Records from a collection:
----------

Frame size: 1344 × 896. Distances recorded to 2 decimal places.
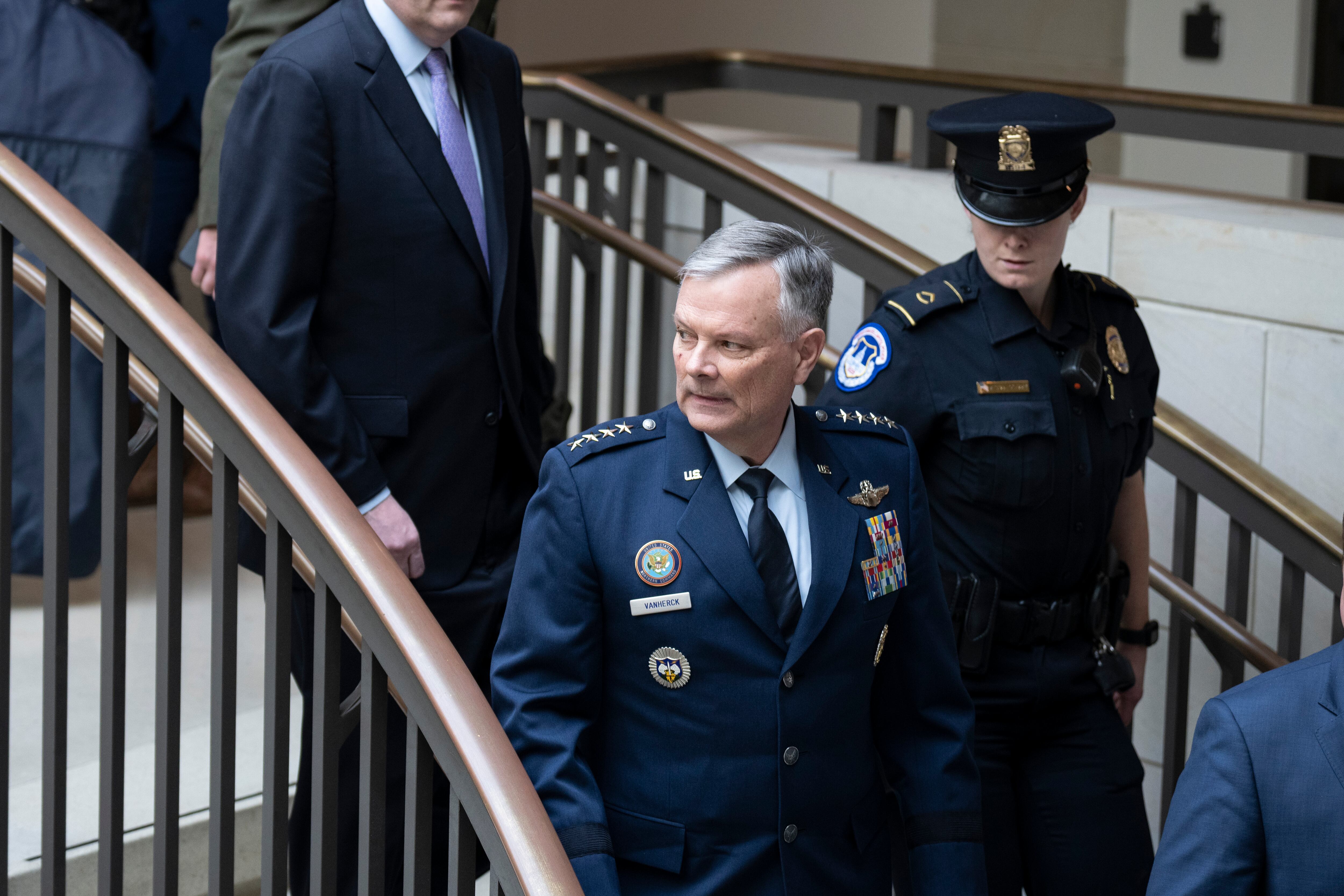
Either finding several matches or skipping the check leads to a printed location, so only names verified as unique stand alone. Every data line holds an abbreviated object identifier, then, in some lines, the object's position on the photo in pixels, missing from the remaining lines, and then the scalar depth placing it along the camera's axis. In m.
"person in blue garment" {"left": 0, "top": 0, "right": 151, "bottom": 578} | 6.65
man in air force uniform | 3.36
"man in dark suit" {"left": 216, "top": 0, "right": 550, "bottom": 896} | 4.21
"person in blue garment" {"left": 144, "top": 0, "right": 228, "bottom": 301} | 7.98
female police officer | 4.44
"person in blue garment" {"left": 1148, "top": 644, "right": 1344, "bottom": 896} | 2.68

----------

Prompt
The copy must include every record exactly and none of the pictures.

Exercise answer
Frame size: 1344 × 896. Distances recorded to 2 decimal places.
Either finding several matches or skipping the check leads to a printed location, so only names verified as unique stand alone. Every data line holds an abbreviated object identifier, then, in some lines, the object's position on the photo in pixels, missing from the remaining lines, and then the scalar depth placing it along the camera's axis. In m.
"person in blue garment" {"left": 0, "top": 0, "right": 151, "bottom": 578} | 6.65
man in air force uniform | 3.36
"man in dark suit" {"left": 216, "top": 0, "right": 550, "bottom": 896} | 4.21
"person in blue garment" {"left": 144, "top": 0, "right": 228, "bottom": 301} | 7.98
female police officer | 4.44
"person in blue garment" {"left": 1148, "top": 644, "right": 1344, "bottom": 896} | 2.68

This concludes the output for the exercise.